[OBIETTIVO DEL COMPITO] Copia alla lettera il tratto della guida alle elezioni in Israele che comincia con le parole "Martedì in Israele" e termina dopo "entrare in Parlamento.".
--- BRANO PROPOSTO ---
Guida alle elezioni in Israele

I sondaggi dicono che sarà una gara a due – Benjamin Netanyahu contro Benny Gantz – ma molto dipenderà dalle alleanze post-elettorali

Un adesivo di Benny Gantz (Amir Levy/Getty Images)
Un adesivo di Benny Gantz (Amir Levy/Getty Images)

Martedì in Israele si vota per rinnovare la Knesset, il Parlamento unicamerale israeliano incaricato tra le altre cose di votare la fiducia al governo. Il principale favorito è l’attuale primo ministro uscente, il conservatore Benjamin Netanyahu, che nonostante gli scandali che lo hanno colpito negli ultimi anni sembra avere buone probabilità di ottenere un quinto mandato (il quarto consecutivo), traguardo che prima di lui aveva raggiunto solo David Ben-Gurion, fondatore dello stato di Israele. Netanyahu dovrà vedersela soprattutto con Benny Gantz, ex capo dell’esercito israeliano e oggi alla guida di un’alleanza politica di centro che include tre partiti. Né Netanyahu né Gantz comunque raggiungeranno da soli la maggioranza assoluta dei seggi, ed entrambi proveranno ad allearsi con alcuni dei partiti che supereranno lo sbarramento del 3,25 per cento fissato per entrare in Parlamento.
--- DATI FORNITI ---
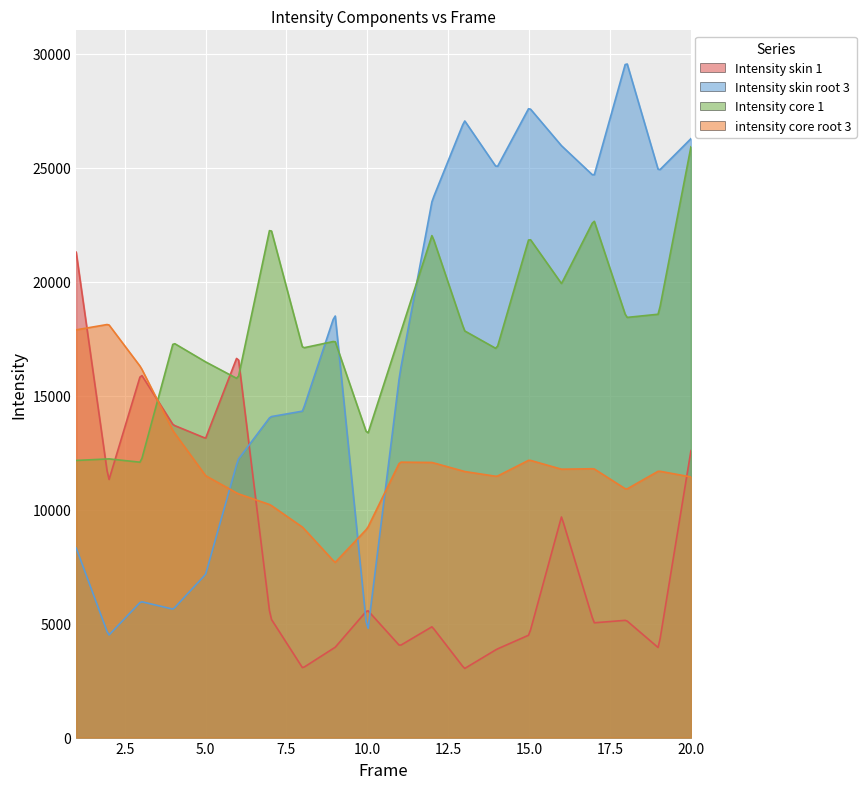

What value does the Intensity skin root 3 series have at 15?

27643.3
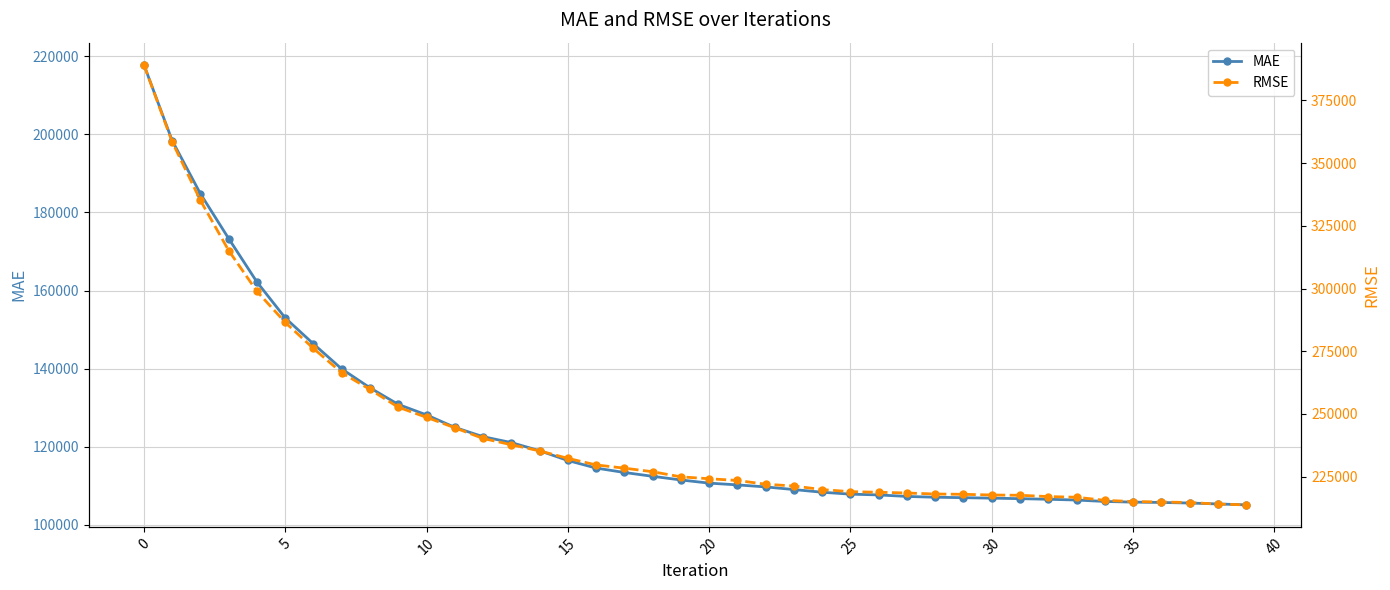

What is the total value across all series at 17?

341819.4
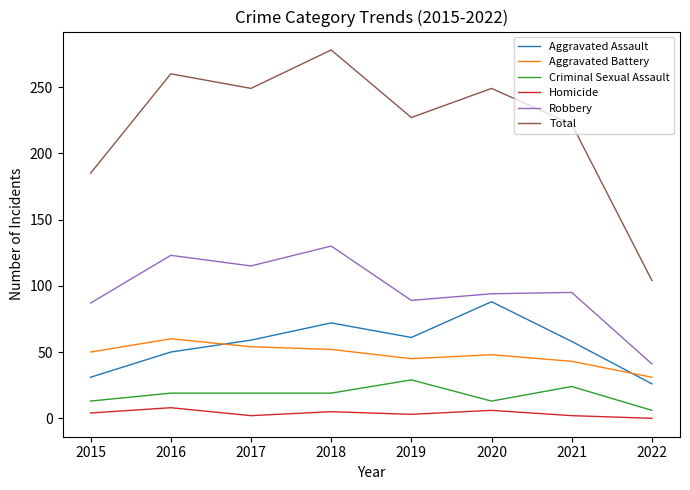

Which series has the largest total across all categories?

Total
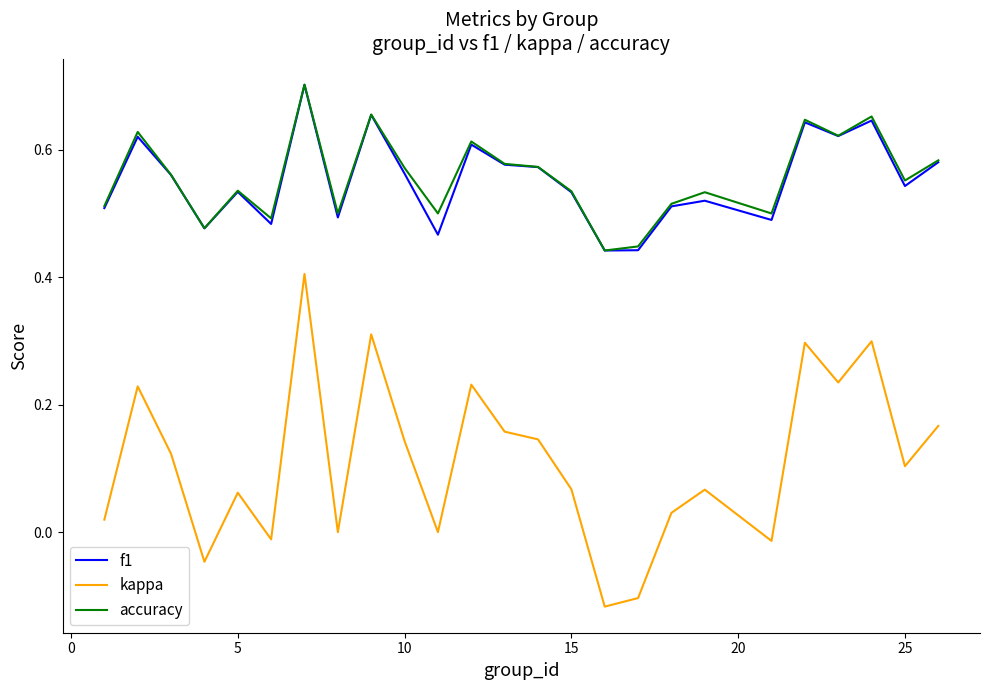

Which series has the largest range (max minus min)?

kappa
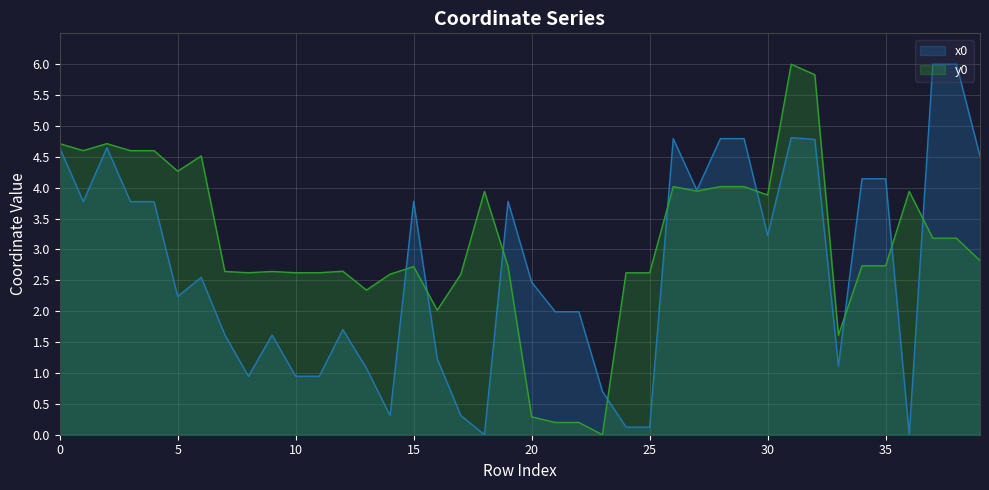

Is it true that x0 equals 7.6 at 28?

False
---
[RISPOSTA FORNITA]
Martedì in Israele si vota per rinnovare la Knesset, il Parlamento unicamerale israeliano incaricato tra le altre cose di votare la fiducia al governo. Il principale favorito è l’attuale primo ministro uscente, il conservatore Benjamin Netanyahu, che nonostante gli scandali che lo hanno colpito negli ultimi anni sembra avere buone probabilità di ottenere un quinto mandato (il quarto consecutivo), traguardo che prima di lui aveva raggiunto solo David Ben-Gurion, fondatore dello stato di Israele. Netanyahu dovrà vedersela soprattutto con Benny Gantz, ex capo dell’esercito israeliano e oggi alla guida di un’alleanza politica di centro che include tre partiti. Né Netanyahu né Gantz comunque raggiungeranno da soli la maggioranza assoluta dei seggi, ed entrambi proveranno ad allearsi con alcuni dei partiti che supereranno lo sbarramento del 3,25 per cento fissato per entrare in Parlamento.